SKODA Fabia Combi
Generations Timeline, Specs and Pictures
The third generation Skoda Fabia Combi received an update in 2018, bringing a slightly better design and more tech equipment.
The front end got more angry headlights, a new grille, and new bumper. All the lights now use LED technology, and there are new rim designs available to choose from. The interior received a new instrument cluster, new dashboard trims, and two-tone seats. Tech wise, the 2018 Fabia Combi gained from upper classes the blind spot detection system, rear traffic alert, light assist, a 6.5-inch infotainment with online traffic information, Apple CarPlay, Android Auto, MirrorLinkTM and SmartGate.
The third generation of the Skoda Fabia Combi (station-wagon) was released just a few weeks after the Skoda Fabia hatchback.
The small, Czech, station-wagon was the most popular car in its segment.

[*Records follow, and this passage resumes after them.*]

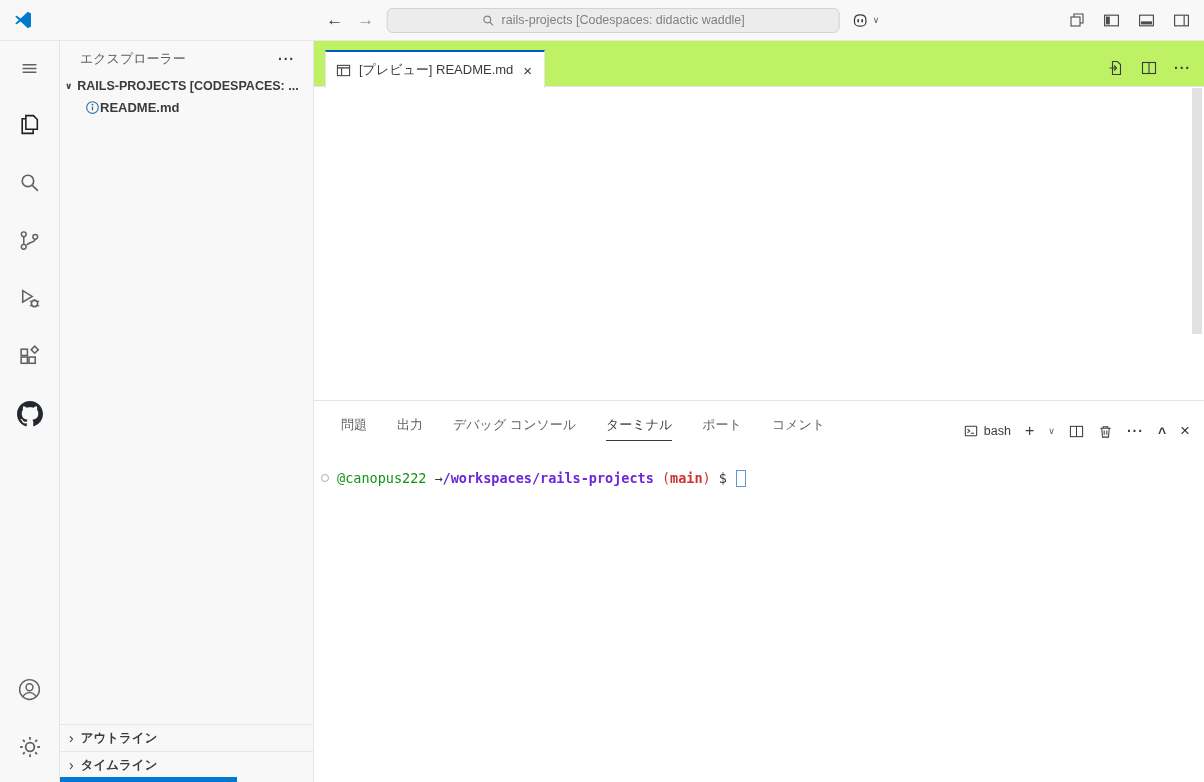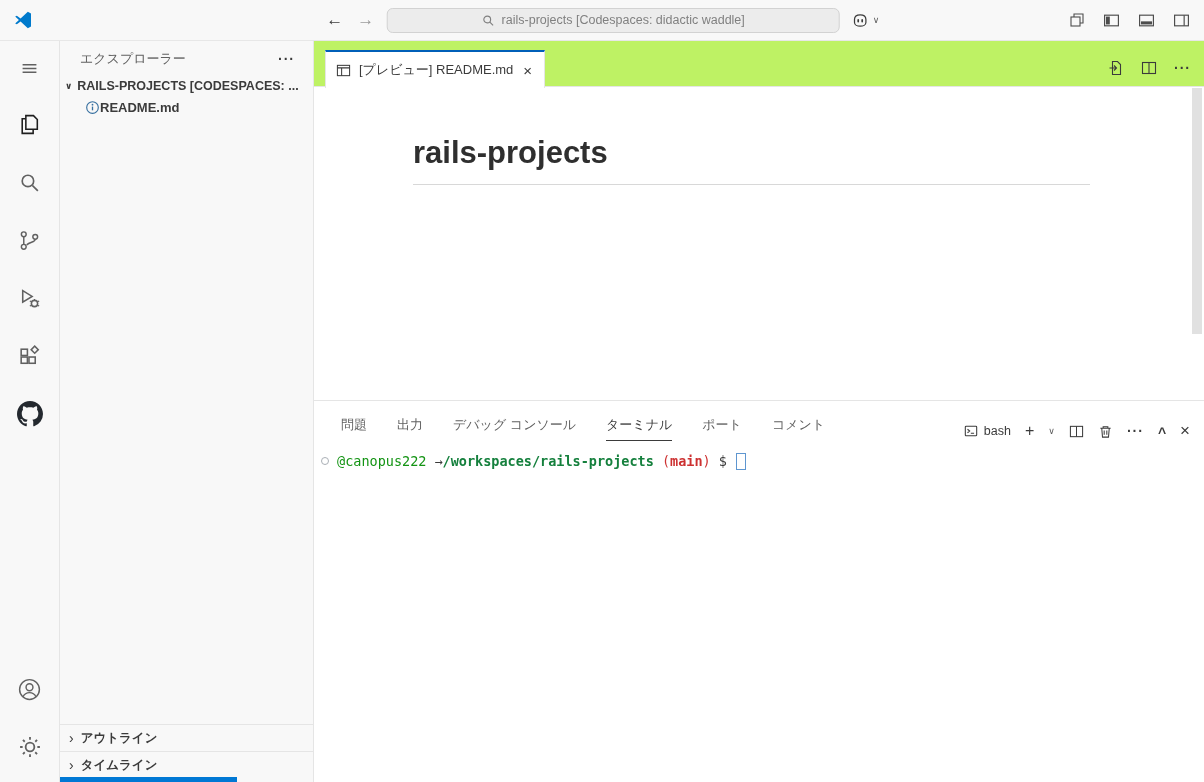--- a/index.html
+++ b/index.html
@@ -72,25 +72,25 @@
   .panel-tab { color:#616161; padding:11px 0 7px; border-bottom:1px solid transparent; cursor:pointer; line-height:1.2; }
   .panel-tab.active { color:#3b3b3b; border-bottom-color:#3b3b3b; }
   .panel-actions { display:flex; align-items:center; gap:14px; color:#3b3b3b; }
   .panel-actions > span, .panel-actions > div { cursor:pointer;margin-top:12px; }
   .shell-item { display:flex; align-items:center; gap:6px; font-size:12.5px; }
   .plus-glyph { font-size:16px; font-weight:400; }
   .caret-glyph { font-size:14px; font-weight:700; transform:translateY(2px); display:inline-block; }
   .x-glyph { font-size:17px; }
 
   .terminal { position:absolute; top:40px; left:0; right:0; bottom:0; font-family:"DejaVu Sans Mono","Liberation Mono",monospace; font-size:13.5px; line-height:20px; cursor:text; }
-  .term-line { position:relative; display:flex; align-items:center; padding-left:23px; margin-top:10px; white-space:pre; }
+  .term-line { position:relative; display:flex; align-items:center; padding-left:23px; margin-top:27px; white-space:pre; }
   .term-deco { position:absolute; left:7px; top:50%; transform:translateY(-50%); width:8px; height:8px; border:1px solid #aab0b6; border-radius:50%; }
   .t-user   { color:#149414; }
   .t-arrow  { color:#3b3b3b; margin-left:8px; }
-  .t-path   { color:#15803d; font-weight:700; }
+  .t-path   { color:#6d28d9; font-weight:700; }
   .t-branch { color:#cd3131; margin-left:8px; }
   .t-branch .bname { font-weight:700; }
   .t-dollar { color:#3b3b3b; margin-left:8px; }
   .t-cursor { display:inline-block; width:10px; height:17px; border:1px solid #5e96d0; margin-left:9px; }
 </style>
 </head>
 <body>
 
 <div class="window">
 
@@ -285,23 +285,20 @@
             </svg>
         </span>
         <span>
           <svg width="16" height="16" viewBox="0 0 16 16" fill="none" stroke="currentColor" stroke-width="1.1">
               <rect x="1.5" y="2.5" width="13" height="11"></rect>
               <path d="M8 2.5 V13.5"></path>
             </svg>
         </span>
         <span class="more-glyph">···</span>
       </div>
-    </div>
-    <div class="preview">
-      <h1>rails-projects</h1>
     </div>
     <div class="editor-scrollbar"></div>
   </div>
 
   <div class="panel">
     <div class="panel-header">
       <div class="panel-tabs">
         <div class="panel-tab">問題</div>
         <div class="panel-tab">出力</div>
         <div class="panel-tab">デバッグ コンソール</div>

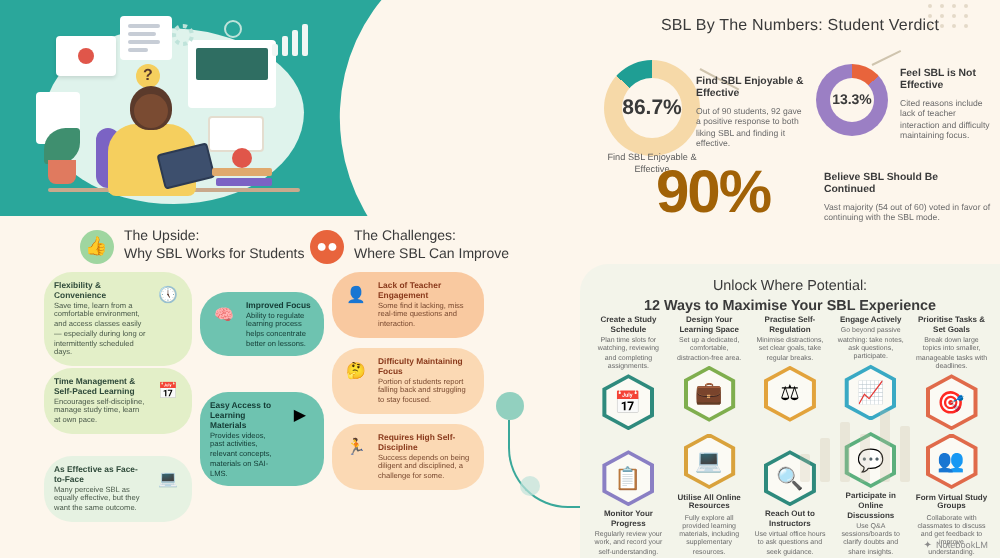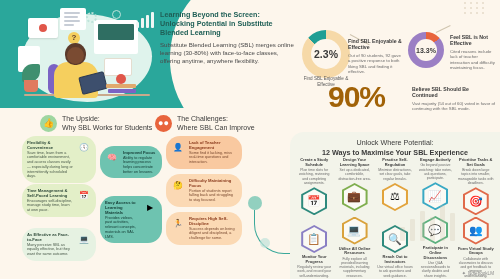--- a/index.html
+++ b/index.html
@@ -181,44 +181,41 @@
       <div class="plant-pot"></div>
       <div class="person-bag"></div>
       <div class="person-body"></div>
       <div class="person-head"></div>
       <div class="person-face"></div>
       <div class="tablet"></div>
       <div class="books"></div>
       <div class="books2"></div>
       <div class="apple"></div>
     </div>
-    <div class="hero-text">
-      <div class="hero-title">Learning Beyond the Screen: Unlocking Potential in Substitute Blended Learning</div>
-      <div class="hero-sub">Substitute Blended Learning (SBL) merges online learning (30-80%) with face-to-face classes, offering anytime, anywhere flexibility.</div>
-    </div>
   </div>
 
   <div class="stats">
+    <div class="stats-head">SBL By The Numbers: Student Verdict</div>
     <div class="dots-deco">
       <i style="left:0;top:0"></i>
         <i style="left:6px;top:0"></i>
         <i style="left:12px;top:0"></i>
         <i style="left:18px;top:0"></i>
       <i style="left:0;top:5px"></i>
         <i style="left:6px;top:5px"></i>
         <i style="left:12px;top:5px"></i>
         <i style="left:18px;top:5px"></i>
       <i style="left:0;top:10px"></i>
         <i style="left:6px;top:10px"></i>
         <i style="left:12px;top:10px"></i>
         <i style="left:18px;top:10px"></i>
     </div>
 
     <div class="donut-a">
-      <div class="val">2.3%</div>
+      <div class="val">86.7%</div>
     </div>
     <div class="donut-a-cap">Find SBL Enjoyable &amp; Effective</div>
     <div class="leader-a"></div>
     <div class="txt-a">
       <h4>Find SBL Enjoyable &amp; Effective</h4>
       <p>Out of 90 students, 92 gave a positive response to both liking SBL and finding it effective.</p>
     </div>
 
     <div class="donut-b">
       <div class="val">13.3%</div>

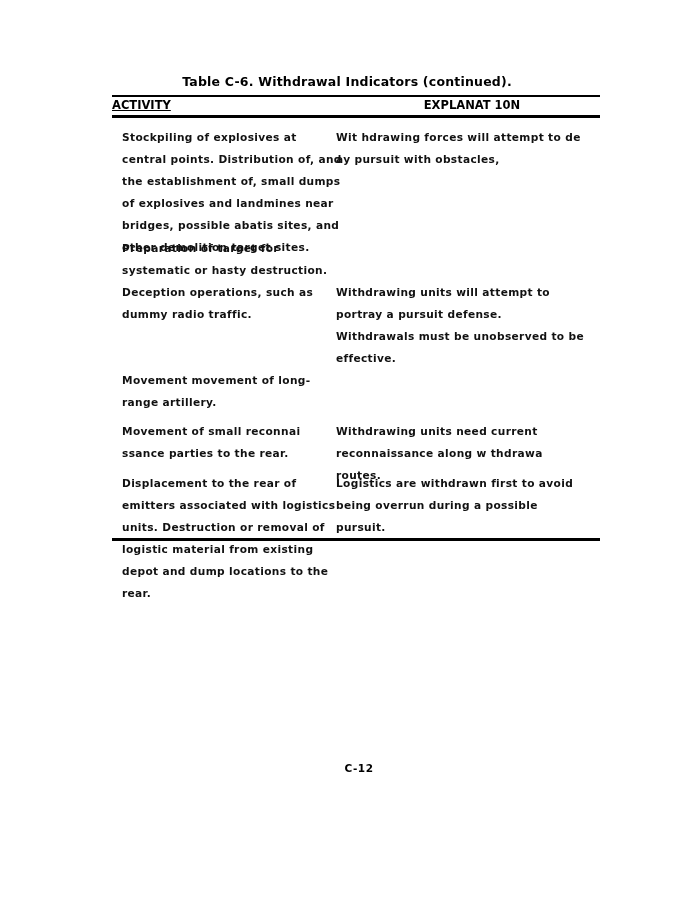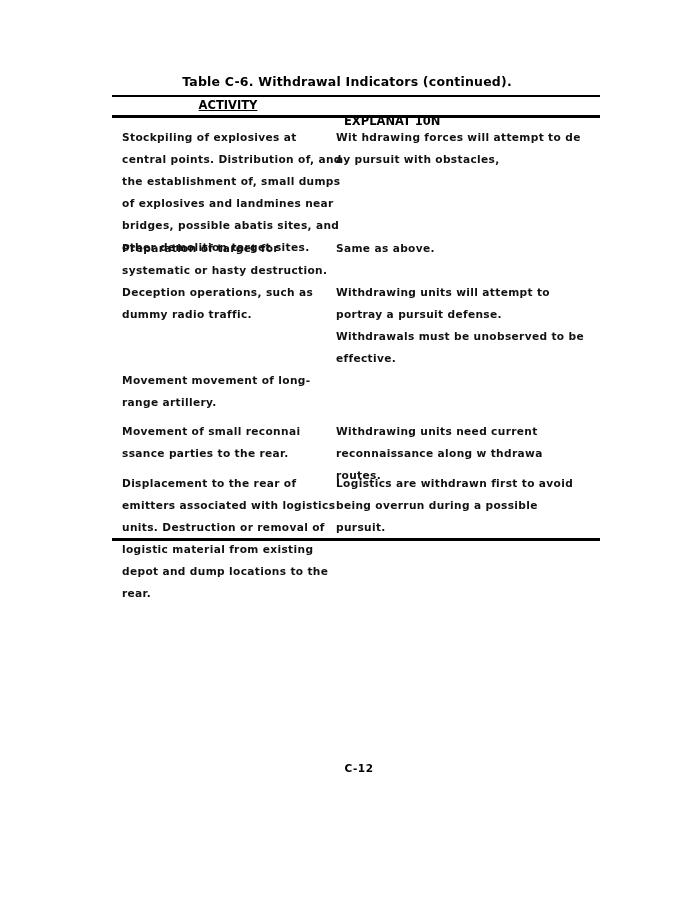--- a/index.html
+++ b/index.html
@@ -57,29 +57,28 @@
     width: 488px;
     height: 16px;
     font-size: 11.5px;
     font-weight: bold;
   }
   .head-activity {
     position: absolute;
     left: 0;
     top: 0;
     width: 232px;
-    text-align: center;
     text-decoration: underline;
   }
   .head-explanation {
     position: absolute;
     left: 232px;
-    top: 16px;
+    top: 0;
     width: 256px;
-    text-align: left;
+    text-align: center;
   }
   .body-area {
     position: absolute;
     left: 112px;
     top: 126px;
     width: 488px;
   }
   .row {
     position: relative;
     width: 488px;
@@ -128,21 +127,20 @@
 
   <div class="rule rule-under-head"></div>
 
   <div class="body-area" id="body-area">
       <div class="row" style="height: 100px;">
         <div class="cell cell-activity">Stockpiling of explosives at central points. Distribution of, and the establishment of, small dumps of explosives and landmines near bridges, possible abatis sites, and other demolition target sites.</div>
         <div class="cell cell-explanation">Wit hdrawing forces will attempt to de ay pursuit with obstacles,</div>
       </div>
       <div class="row" style="height: 44px; margin-top: 11px;">
         <div class="cell cell-activity">Preparation of target for systematic or hasty destruction.</div>
-        <div class="cell cell-explanation">Same as above.</div>
       </div>
       <div class="row" style="height: 44px;">
         <div class="cell cell-activity">Deception operations, such as dummy radio traffic.</div>
         <div class="cell cell-explanation">Withdrawing units will attempt to portray a pursuit defense.</div>
       </div>
       <div class="row" style="height: 44px;">
         <div class="cell cell-explanation">Withdrawals must be unobserved to be effective.</div>
       </div>
       <div class="row" style="height: 51px;">
         <div class="cell cell-activity">Movement movement of long-range artillery.</div>

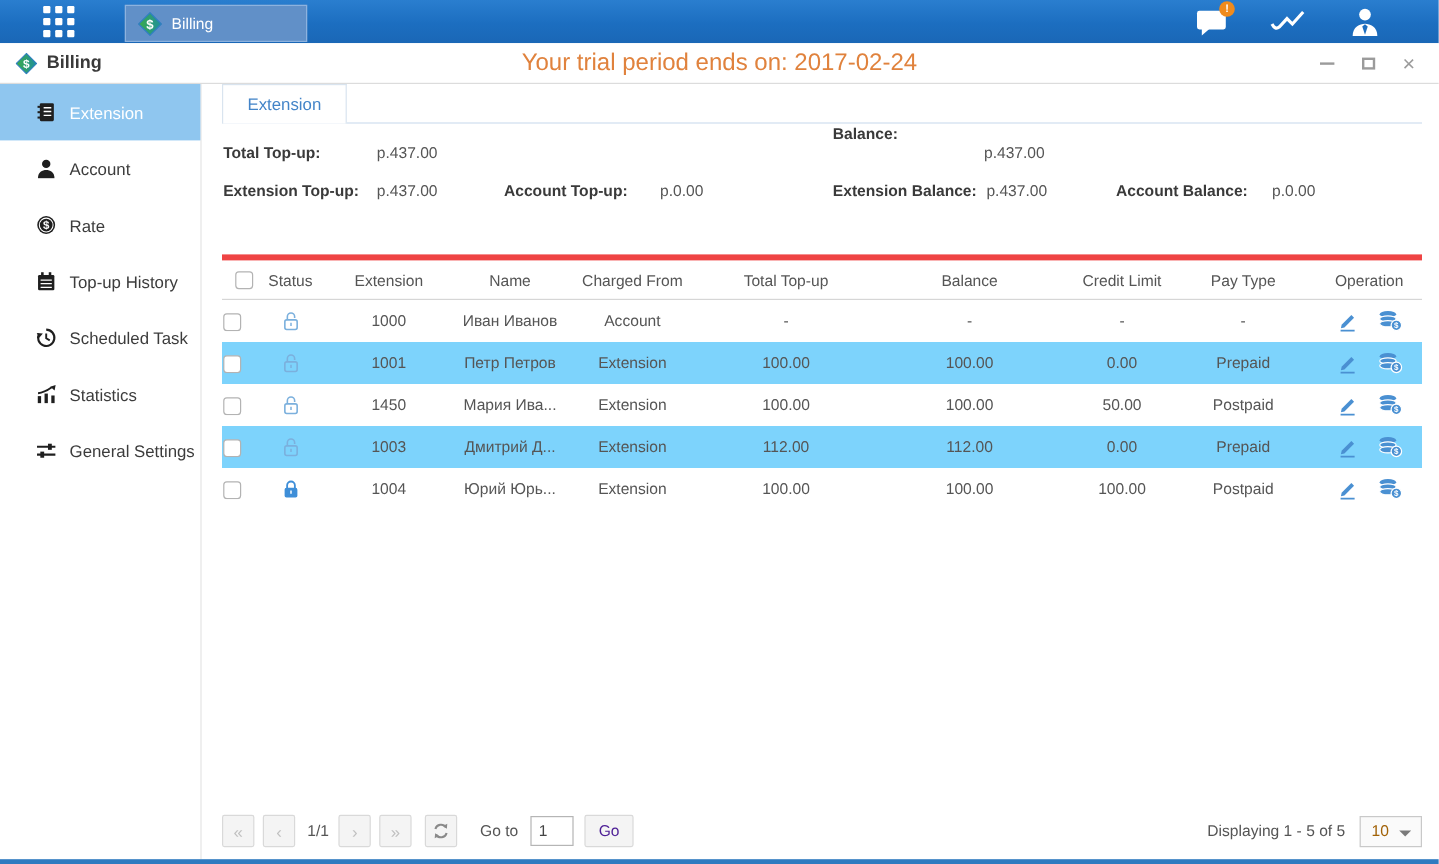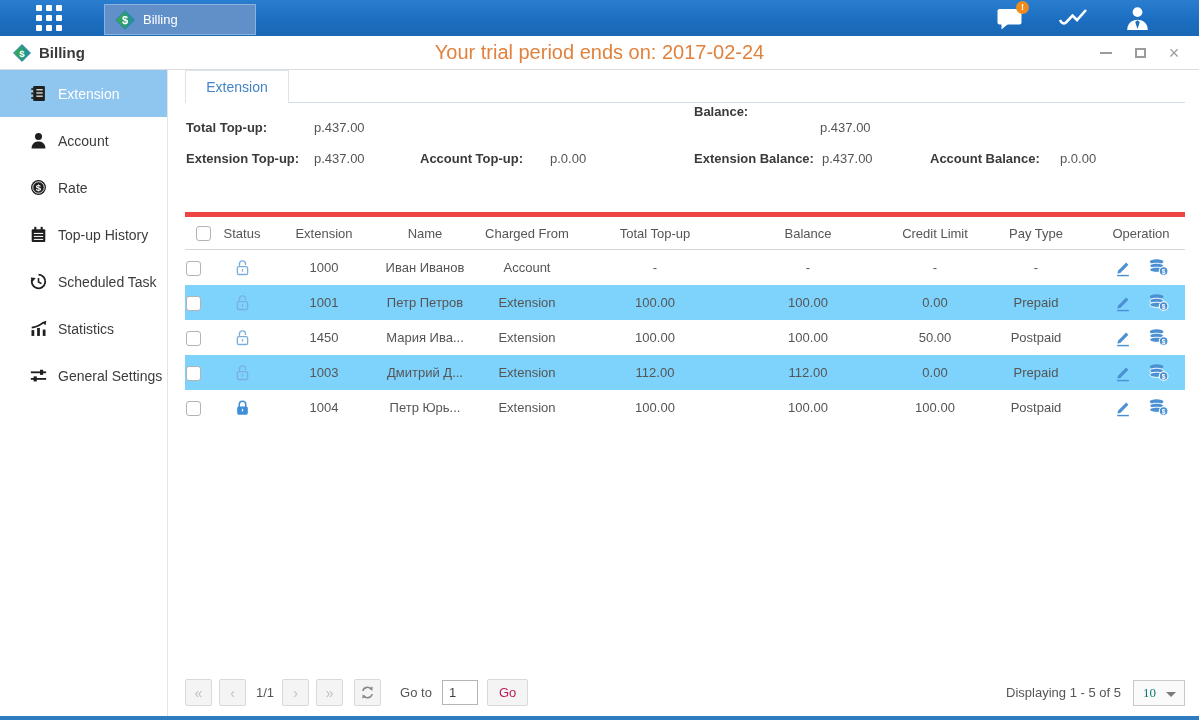--- a/index.html
+++ b/index.html
@@ -69,25 +69,25 @@
   .opicon { cursor:pointer; margin:0 8px; }
 
   
   .pagination { margin-top:auto; display:flex; align-items:center; padding-bottom:10px; flex-shrink:0; }
   .pgbtn { width:27px; height:27px; background:#f4f4f4; border:1px solid #d9d9d9; border-radius:2px;
            display:flex; align-items:center; justify-content:center; color:#c0c0c0; font-size:14px; cursor:pointer; margin-right:7px; }
   .pg-ind { margin:0 8px 0 3px; color:#555; }
   .goto-label { margin:0 10px 0 12px; color:#555; }
   .goto-input { width:36px; height:25px; border:1px solid #b5b5b5; padding-left:6px; font-size:13px; color:#444; font-family:inherit; }
   .gobtn { margin-left:9px; height:27px; padding:0 11px; background:#f4f4f4; border:1px solid #d9d9d9; border-radius:2px;
-           color:#be185d; font-size:13px; cursor:pointer; font-family:inherit; }
+           color:#4c1d95; font-size:13px; cursor:pointer; font-family:inherit; }
   .pg-right { margin-left:auto; display:flex; align-items:center; }
   .displaying { color:#555; margin-right:12px; }
   .pagesize { width:52px; height:26px; border:1px solid #c9c9c9; background:#fafafa; display:flex; align-items:center;
-              padding-left:9px; cursor:pointer; position:relative; color:#0f766e;font-family:Liberation Serif, serif; }
+              padding-left:9px; cursor:pointer; position:relative; color:#a16207; }
   .pagesize .tri { position:absolute; right:8px; top:11px; width:0; height:0; border-left:5px solid transparent;
                    border-right:5px solid transparent; border-top:5px solid #7a7a7a; }
 
   .bottombar { height:4px; background:#2e7bc0; flex-shrink:0; }
 </style>
 </head>
 <body>
 
 <div class="window">
 
@@ -368,21 +368,21 @@
                   </svg></span></div>
             </div>
             <div class="trow">
               <div class="cell c-cb"><span class="checkbox"></span></div>
               <div class="cell"><span class="lock"><svg width="19" height="19" viewBox="0 0 20 20">
                     <path d="M6.6,9.6 V6.8 a3.4,3.4 0 0 1 6.8,0 V9.6" fill="none" stroke="#3e8ed8" stroke-width="1.6"></path>
                     <rect x="4.4" y="9" width="11.2" height="8.5" rx="1.6" fill="#3e8ed8"></rect>
                     <line x1="10" y1="11.4" x2="10" y2="14.2" stroke="#fff" stroke-width="1.3"></line>
                   </svg></span></div>
               <div class="cell">1004</div>
-              <div class="cell">Петр Юрь...</div>
+              <div class="cell">Юрий Юрь...</div>
               <div class="cell">Extension</div>
               <div class="cell">100.00</div>
               <div class="cell">100.00</div>
               <div class="cell">100.00</div>
               <div class="cell">Postpaid</div>
               <div class="cell"><span class="opicon"><svg width="18" height="18" viewBox="0 0 20 20">
                     <path d="M4.5,13 L13.5,4 L16,6.5 L7,15.5 L3.8,16.2 Z" fill="#4a90d2"></path>
                     <line x1="3.5" y1="18.4" x2="16.5" y2="18.4" stroke="#4a90d2" stroke-width="1.6"></line>
                   </svg></span><span class="opicon"><svg width="21" height="19" viewBox="0 0 22 20">
                     <ellipse cx="9" cy="4" rx="7.2" ry="2.7" fill="#4a90d2"></ellipse>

The Czech car-maker delivered more than 1.1 million units of Skoda Fabia Combi to its customers between September 2000 and August 31st, 2014. The small-class vehicle offered 425 liters (15 cu-ft) for the first generation and it was increased up to 530 liters (18.7 cu-ft) for the third generation. It was far more superior to most of the cars in the compact class. Its spacious trunk-space and the small-segment price range made it a real deal for those working in sales departments. Moreover, it was fitted with a wide range of engines, including few fuel-efficient diesel versions.
The third generation of the Fabia featured a very angular design, with sharp lines over the headlights, side panels, and in the rear to the tailgate and taillights. The 2014 Fabia Combi was longer by 10 mm (0.4”), wider by 90 mm (3.5”), and 31 mm (1.2”) lower than its predecessor. The front grille featured the same vertical slats design as the rest of the Skoda range.
Inside, there was room for five adults, but with limited legroom for the rear occupants since the wheelbase was only 2.47 m (97.2”). The car could have been equipped with an infotainment system that allowed Apple CarPlay and Android Auto connectivity.
For the engine bay, the 2014 Fabia Combi was offered with a choice of diesel and gasoline engines, ranging from 75 hp up to 110 hp mated to either manual or DSG (dual-clutch) automatic gearboxes.
In the middle of the world financial crisis, Skoda had to refresh the Fabia lineup and kept its engine running while other big brands were collapsing.
Even though it wasn’t the best time to invest in upgrades, the Czech carmaker had to refresh the Fabia lineup and bring it up to Euro 5 emission standards, which were due to enter in January 2009. The station-wagon version, named combi, offered a right balance between the car length, the trunk space, and the overall price. It was a smart choice for young families.
The facelifted model featured new headlights with a swept-back design. For the upper trim levels, they featured standard xenon headlights. Its new grille design with vertical slats and a chromed bar on top sported the green Skoda badge. Skoda installed extended rear quarter panels for the station-wagon version than those from the hatchback and mounted a roof-spoiler on top of the liftgate.
Inside, the carmaker changed the dials’ design with new lettering, and the center stack featured a new sound system. Like the non-facelifted version, the Fabia Combi featured two seats at the front and a split-folding bench in the back. The users could have expanded the trunk size from a decent 480 liters (16.9 cu-ft) to 1226 liters (43.3 cu-ft). That was more than most hatchbacks could offer.
Skoda changed the older 1.4 and 1.6-liter engines under the hood with a new, 1.2-liter turbocharged unit developed to comply with the Euro 5 emission standards. Skoda also replaced the older 6-speed automatic gearbox supplied by Aisin with a new 7-speed automatic (dual-clutch) gearbox from Volkswagen Group.
Skoda introduced the Fabia in 1999 at the Frankfurt Motor Show.
It shared its platform with the Seat Ibiza and the Volkswagen Polo Mk IV. In the following year, the Czech carmaker introduced the station-wagon version.
Skoda Fabia Combi was the little car with a compact-segment attitude. Combi was the name used by most East European countries for the station-wagon body-shapes, and the Czech brand used it on the Feliceia lineup, before Volkswagen Group purchased it.
Fabia’s design was in the Czech-cubism style, with angular forms, including the headlights and the grille. With its arched roofline, the rest of the car was modern and dictated by the new design trends in the automotive industry. Unlike the Seat Ibiza Vario (station-wagon), the Fabia Combi featured an arched tailgate.
Inside, the car featured the same curved dashboard as the Fabia hatchback. The only rectangular elements on board were the air vents. A simple to read and understand instrument cluster featured distinct dials for the speedometer and tachometer and top-mounted gauges for the fuel level and coolant temperature. At the front, the seats were simple, with a few adjustments. The carmaker installed a split-folding bench in the back, which could expand the trunk from its standard 530 liters (18.7 cu-ft) to 1395 liters (49.2 cu-ft).
Under the hood, Skoda installed a choice of four gasoline and five diesel engines. All of them were paired to a 5-speed gearbox.